ACEN said first-half results reflect challenges in key markets, particularly in the Philippines and Australia. In the Philippines, lower year-on-year prices in the Wholesale Electricity Spot Market (WESM) coincided with the company’s increased net seller position.

Both markets also experienced lower solar irradiance and higher plant-related costs including depreciation and, in the Philippines, ongoing wind turbine repairs.

“Our teams are actively addressing the various challenges encountered during the quarter, with a relentless focus on execution. We expect to operationalize ACEN’s capacity at a more calibrated pace, ensuring that margins remain optimal at all levels,” said ACEN chief finance officer and chief strategy officer Jonathan Back.

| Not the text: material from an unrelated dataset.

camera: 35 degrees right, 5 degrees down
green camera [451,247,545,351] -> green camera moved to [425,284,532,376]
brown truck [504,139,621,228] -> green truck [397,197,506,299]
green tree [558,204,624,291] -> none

ACEN’s renewable energy plants in the Philippine market generated 928 GWh, down 9 percent year-on-year, due to weaker solar resources, ongoing turbine repairs at the 160 MW Pagudpud Wind and 70 MW Capa Wind.

Most of the affected capacity is on track to be restored by the fourth quarter of 2025, in time for the next high wind season, the company said.

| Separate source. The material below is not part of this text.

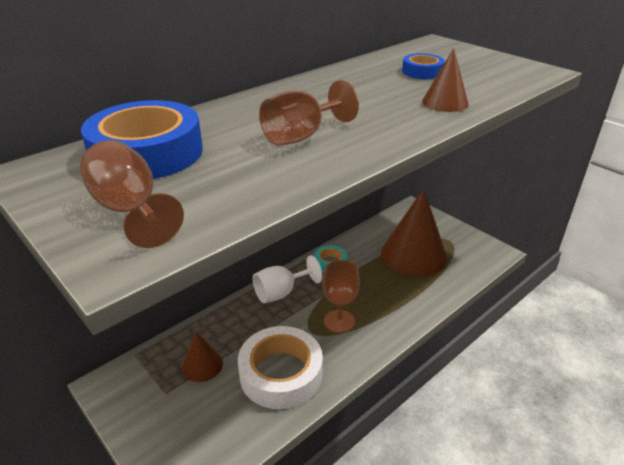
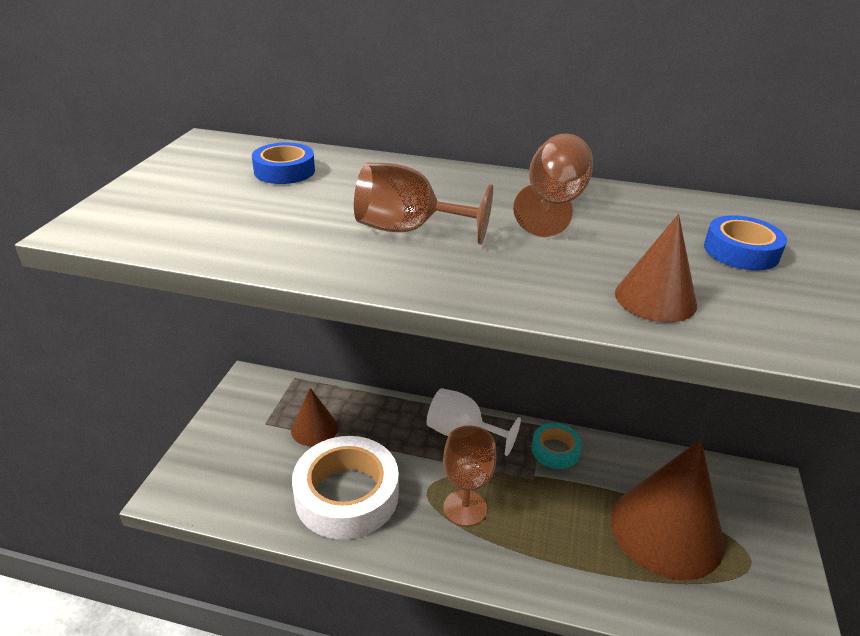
camera: 55 degrees right, 0 degrees up
brown goblet [80,140,184,248] -> brown goblet moved to [513,134,593,237]
blue tape [81,100,203,179] -> blue tape [252,142,315,184], size x0.50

ACEN said it was also making steady progress on the 345-MW first phase of the Quezon North Wind project, with its dedicated jetty port nearing completion and earthworks ongoing.

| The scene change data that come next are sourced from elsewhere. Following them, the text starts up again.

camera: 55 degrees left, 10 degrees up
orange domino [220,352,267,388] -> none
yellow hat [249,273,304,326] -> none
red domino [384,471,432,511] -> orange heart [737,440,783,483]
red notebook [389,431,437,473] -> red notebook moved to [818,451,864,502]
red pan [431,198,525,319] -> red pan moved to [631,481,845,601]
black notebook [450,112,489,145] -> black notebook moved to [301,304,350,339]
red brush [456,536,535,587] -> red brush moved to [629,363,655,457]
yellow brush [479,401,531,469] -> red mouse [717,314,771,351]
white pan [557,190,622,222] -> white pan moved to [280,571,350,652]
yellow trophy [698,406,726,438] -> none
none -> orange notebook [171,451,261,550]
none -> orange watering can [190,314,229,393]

Domestic results were further affected by a low spot market environment in the first half of 2025, as WESM prices declined 32 percent year-on-year to P3.8 per kilowatt-hour. The price drop was driven by a combination of cooler weather, slower demand growth, and increased generation capacity.

This impacted margins of ACEN’s net selling position of 1,122 GWh in the first half.

ACEN also booked a one-time non-cash impairment, in the second quarter, of $ 50.2 million relating to the Lac Hoa and Hoa Dong wind farms in Vietnam, which contribute a combined attributable capacity of 48 MW.

Despite lower generation from the Philippines and Australia, ACEN’s total attributable renewables output grew by 9 percent year-on-year to 3,228 GWh.

The company’s international portfolio delivered 2,300 GWh of renewable energy, marking a 19 percent increase over the second quarter of 2024, driven by strong contributions from Indonesia, Vietnam, and other international projects.